Şeyh Ekber → Dur Hasan Dede → Hızır Dede → Mürşid Körüklü Hasan Dede → Ali Efendi → Asım Dede → Ali Çelebi (Ertürkmen) → Hızır Ertürkmen [ve annesi Akkız Ertürkmen] → Ali Taki Ertürkmen →

Ali Taki Ertürkmen (foto, ~ 1950ler), mürşid Ali Haydar Coşkun'un eşi Sakine Coşkun'un [kızlık soyadı "Ertürkmen"] kardeşi... Nagi olarak da biliniyor; mezarı Yakapınar Köyü'nde [Bayındır, İzmir] bulunuyor...

* * *

"Sırrı sır edenin demine hû" →

Süleyman Fikri Erten, 1940'ta yayınlanan Antalya Vilâyeti Tarihi adlı eserinin (İstanbul: Tan Matbaası) 127-137 sayfaları arasında "Antalya Vilâyetinde Tahtacılar" adlı başlıkla yer alan kısmında - ki bu makale, daha önce de 1927 yılında, aynı muhtevayla Süleyman Fikri adıyla "Anadolu'nun Dinî Etnografyası: Teke Vilâyetinde Tahtacılar" başlığıyla Türk Yurdu dergisinde (v. cilt, 29. sayı: ss.477-489) yayınlanmıştır - "Sırrı sır edenin demine hû / Sırrı fâş edenin ervahına yuf" düsturunun "nas hükmünde" en mühim şey olduğunu belirtir...

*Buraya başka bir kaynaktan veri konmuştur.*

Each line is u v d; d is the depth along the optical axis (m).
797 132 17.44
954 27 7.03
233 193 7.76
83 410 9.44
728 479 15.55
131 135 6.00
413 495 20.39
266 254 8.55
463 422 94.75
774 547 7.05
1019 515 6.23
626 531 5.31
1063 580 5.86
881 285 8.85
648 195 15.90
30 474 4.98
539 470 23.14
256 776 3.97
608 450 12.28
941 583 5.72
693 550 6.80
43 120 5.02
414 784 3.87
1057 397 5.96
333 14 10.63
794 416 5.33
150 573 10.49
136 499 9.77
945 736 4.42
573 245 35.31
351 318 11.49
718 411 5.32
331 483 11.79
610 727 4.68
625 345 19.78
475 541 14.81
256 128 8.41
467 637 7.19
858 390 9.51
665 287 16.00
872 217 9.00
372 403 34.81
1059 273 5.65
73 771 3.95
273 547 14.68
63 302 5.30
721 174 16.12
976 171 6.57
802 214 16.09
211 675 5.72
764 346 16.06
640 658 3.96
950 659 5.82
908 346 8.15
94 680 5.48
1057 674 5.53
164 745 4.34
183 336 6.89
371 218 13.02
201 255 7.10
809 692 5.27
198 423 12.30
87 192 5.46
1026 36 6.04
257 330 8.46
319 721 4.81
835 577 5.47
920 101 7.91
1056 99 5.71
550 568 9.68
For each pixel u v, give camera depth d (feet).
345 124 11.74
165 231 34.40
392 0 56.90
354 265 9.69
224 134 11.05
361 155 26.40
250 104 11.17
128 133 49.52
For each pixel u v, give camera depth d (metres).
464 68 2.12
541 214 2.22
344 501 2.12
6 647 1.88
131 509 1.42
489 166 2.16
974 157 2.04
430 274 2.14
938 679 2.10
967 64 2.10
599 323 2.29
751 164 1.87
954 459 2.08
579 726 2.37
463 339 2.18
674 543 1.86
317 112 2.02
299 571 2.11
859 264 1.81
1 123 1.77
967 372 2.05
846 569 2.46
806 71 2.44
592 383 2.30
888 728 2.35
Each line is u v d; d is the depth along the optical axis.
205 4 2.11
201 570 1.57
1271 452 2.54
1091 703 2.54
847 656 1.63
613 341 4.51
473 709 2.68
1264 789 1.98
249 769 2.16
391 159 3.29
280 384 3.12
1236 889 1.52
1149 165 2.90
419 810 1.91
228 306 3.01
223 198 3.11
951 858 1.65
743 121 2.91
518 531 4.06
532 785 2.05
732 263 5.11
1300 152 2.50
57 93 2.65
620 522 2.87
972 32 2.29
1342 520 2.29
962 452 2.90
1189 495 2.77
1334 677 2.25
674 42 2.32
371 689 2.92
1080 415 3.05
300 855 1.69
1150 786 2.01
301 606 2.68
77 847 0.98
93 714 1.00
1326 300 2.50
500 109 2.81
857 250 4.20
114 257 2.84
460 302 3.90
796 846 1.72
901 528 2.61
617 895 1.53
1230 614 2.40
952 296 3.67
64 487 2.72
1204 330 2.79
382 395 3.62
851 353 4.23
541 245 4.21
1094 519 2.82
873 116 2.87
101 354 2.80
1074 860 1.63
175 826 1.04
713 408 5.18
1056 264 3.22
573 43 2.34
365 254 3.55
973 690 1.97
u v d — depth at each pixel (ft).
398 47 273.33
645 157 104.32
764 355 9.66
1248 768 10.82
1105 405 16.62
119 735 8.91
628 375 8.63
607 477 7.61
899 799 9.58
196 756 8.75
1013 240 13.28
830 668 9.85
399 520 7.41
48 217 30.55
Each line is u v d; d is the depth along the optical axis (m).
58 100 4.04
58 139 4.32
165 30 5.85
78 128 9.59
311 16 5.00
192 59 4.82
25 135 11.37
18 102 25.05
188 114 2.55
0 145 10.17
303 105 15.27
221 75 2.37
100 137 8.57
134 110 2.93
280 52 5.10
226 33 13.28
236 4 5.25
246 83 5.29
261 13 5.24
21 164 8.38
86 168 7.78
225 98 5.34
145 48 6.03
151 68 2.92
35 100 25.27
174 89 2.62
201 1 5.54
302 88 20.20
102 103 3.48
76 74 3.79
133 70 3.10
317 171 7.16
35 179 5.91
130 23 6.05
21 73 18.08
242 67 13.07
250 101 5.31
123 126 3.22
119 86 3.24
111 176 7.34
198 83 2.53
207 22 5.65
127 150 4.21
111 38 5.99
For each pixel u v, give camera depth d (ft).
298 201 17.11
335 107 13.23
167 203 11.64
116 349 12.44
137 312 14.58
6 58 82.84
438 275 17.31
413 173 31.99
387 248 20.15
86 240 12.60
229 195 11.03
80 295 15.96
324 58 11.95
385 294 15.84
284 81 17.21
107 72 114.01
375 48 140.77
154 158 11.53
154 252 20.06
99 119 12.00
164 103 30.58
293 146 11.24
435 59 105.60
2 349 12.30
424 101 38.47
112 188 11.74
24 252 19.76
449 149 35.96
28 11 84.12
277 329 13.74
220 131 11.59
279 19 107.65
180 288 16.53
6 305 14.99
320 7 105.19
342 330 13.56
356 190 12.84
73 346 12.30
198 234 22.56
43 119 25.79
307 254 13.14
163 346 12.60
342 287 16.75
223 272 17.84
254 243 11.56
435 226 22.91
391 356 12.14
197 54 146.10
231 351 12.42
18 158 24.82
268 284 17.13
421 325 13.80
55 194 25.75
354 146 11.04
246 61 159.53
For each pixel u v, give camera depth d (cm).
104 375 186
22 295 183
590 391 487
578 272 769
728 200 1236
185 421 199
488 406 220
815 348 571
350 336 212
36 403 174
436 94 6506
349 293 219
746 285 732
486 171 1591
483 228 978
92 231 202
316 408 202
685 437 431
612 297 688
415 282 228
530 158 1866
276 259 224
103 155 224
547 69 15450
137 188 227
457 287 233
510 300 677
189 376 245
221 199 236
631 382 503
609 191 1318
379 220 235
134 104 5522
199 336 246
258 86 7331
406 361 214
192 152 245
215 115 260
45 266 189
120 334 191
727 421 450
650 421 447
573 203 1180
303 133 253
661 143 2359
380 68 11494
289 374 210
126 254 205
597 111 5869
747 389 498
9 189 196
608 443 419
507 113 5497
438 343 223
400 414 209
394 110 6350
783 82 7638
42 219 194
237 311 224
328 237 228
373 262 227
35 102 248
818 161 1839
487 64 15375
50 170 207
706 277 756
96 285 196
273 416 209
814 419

→ "Sırrı fâş edenin demine hû"

Kuşkusuz, Cumhuriyet'le birlikte sosyal / kültürel yapıda giderek artan değişim ve dönüşümden, 20. yüzyılın ilk yarısında bile, kapalı bir topluluk özelliğini yitirmeyen Tahtacılar da nasibini alır. Bu meyanda Narlıdere, İzmir'in bir köyü olmaktan çıkar, İzmir'le mekânsal - fizikî olarak bütünleşir, sosyal / kültürel dokusu ona eklemlenirken; Yanyatır "Mürşid" Ocağı da "artık" kentli yaşam tarzına talipleri gibi, bu yeni duruma uyum sağlar... Kentli yaşam tarzı (değişim), "olduğu düşünülen" "sırrın fâş edilmesine" de yol açar...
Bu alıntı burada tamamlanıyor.